Data under study -
= = =

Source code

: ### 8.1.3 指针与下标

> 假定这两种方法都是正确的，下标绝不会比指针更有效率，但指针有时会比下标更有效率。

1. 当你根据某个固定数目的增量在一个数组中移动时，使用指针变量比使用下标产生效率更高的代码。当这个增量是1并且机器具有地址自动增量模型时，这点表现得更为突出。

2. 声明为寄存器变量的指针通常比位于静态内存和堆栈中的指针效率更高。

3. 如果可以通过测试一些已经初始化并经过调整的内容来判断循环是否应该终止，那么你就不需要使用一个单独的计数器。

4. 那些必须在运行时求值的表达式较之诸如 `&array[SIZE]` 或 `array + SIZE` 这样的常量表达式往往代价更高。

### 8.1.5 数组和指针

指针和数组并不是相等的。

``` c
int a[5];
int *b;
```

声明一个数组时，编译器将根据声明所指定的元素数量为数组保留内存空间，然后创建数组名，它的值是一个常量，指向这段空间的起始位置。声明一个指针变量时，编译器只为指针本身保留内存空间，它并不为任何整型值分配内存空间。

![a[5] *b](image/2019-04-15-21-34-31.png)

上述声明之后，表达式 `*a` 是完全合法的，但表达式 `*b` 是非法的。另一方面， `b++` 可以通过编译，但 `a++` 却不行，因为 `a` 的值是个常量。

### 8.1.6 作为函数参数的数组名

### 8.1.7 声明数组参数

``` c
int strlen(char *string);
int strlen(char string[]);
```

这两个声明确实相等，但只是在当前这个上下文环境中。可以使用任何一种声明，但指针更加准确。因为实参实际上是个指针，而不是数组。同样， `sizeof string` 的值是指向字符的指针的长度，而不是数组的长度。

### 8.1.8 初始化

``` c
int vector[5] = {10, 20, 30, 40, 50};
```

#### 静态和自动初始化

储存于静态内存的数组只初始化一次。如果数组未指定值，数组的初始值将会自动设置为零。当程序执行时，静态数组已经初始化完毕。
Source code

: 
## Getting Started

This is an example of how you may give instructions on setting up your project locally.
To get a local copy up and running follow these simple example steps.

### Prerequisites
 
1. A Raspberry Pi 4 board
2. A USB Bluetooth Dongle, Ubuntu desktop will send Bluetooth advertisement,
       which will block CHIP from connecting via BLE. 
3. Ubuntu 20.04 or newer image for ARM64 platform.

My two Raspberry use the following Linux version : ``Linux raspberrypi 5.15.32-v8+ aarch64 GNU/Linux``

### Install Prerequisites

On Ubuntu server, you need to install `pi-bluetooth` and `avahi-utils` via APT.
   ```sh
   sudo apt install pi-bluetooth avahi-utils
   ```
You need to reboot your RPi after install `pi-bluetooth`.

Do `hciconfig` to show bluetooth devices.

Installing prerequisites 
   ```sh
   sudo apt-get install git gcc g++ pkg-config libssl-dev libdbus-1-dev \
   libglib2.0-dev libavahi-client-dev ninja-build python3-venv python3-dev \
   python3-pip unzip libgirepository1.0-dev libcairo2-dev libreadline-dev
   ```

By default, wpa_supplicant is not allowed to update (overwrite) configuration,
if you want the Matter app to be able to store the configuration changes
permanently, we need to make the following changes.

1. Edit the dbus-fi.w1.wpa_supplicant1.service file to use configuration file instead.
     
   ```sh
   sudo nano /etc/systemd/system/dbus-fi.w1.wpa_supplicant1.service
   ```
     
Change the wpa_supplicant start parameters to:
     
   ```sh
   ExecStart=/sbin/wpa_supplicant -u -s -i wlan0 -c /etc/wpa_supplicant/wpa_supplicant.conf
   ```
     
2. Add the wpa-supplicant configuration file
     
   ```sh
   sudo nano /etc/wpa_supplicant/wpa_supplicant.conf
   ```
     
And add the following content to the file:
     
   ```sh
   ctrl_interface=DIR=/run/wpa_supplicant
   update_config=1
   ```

= = =

What you have to do - Beginning with the line that has "This is an example" and ending with the line that has "Change the wpa_supplicant", set down the lines above exactly and include no others.

Response area -
This is an example of how you may give instructions on setting up your project locally.
To get a local copy up and running follow these simple example steps.

### Prerequisites
 
1. A Raspberry Pi 4 board
2. A USB Bluetooth Dongle, Ubuntu desktop will send Bluetooth advertisement,
       which will block CHIP from connecting via BLE. 
3. Ubuntu 20.04 or newer image for ARM64 platform.

My two Raspberry use the following Linux version : ``Linux raspberrypi 5.15.32-v8+ aarch64 GNU/Linux``

### Install Prerequisites

On Ubuntu server, you need to install `pi-bluetooth` and `avahi-utils` via APT.
   ```sh
   sudo apt install pi-bluetooth avahi-utils
   ```
You need to reboot your RPi after install `pi-bluetooth`.

Do `hciconfig` to show bluetooth devices.

Installing prerequisites 
   ```sh
   sudo apt-get install git gcc g++ pkg-config libssl-dev libdbus-1-dev \
   libglib2.0-dev libavahi-client-dev ninja-build python3-venv python3-dev \
   python3-pip unzip libgirepository1.0-dev libcairo2-dev libreadline-dev
   ```

By default, wpa_supplicant is not allowed to update (overwrite) configuration,
if you want the Matter app to be able to store the configuration changes
permanently, we need to make the following changes.

1. Edit the dbus-fi.w1.wpa_supplicant1.service file to use configuration file instead.
     
   ```sh
   sudo nano /etc/systemd/system/dbus-fi.w1.wpa_supplicant1.service
   ```
     
Change the wpa_supplicant start parameters to:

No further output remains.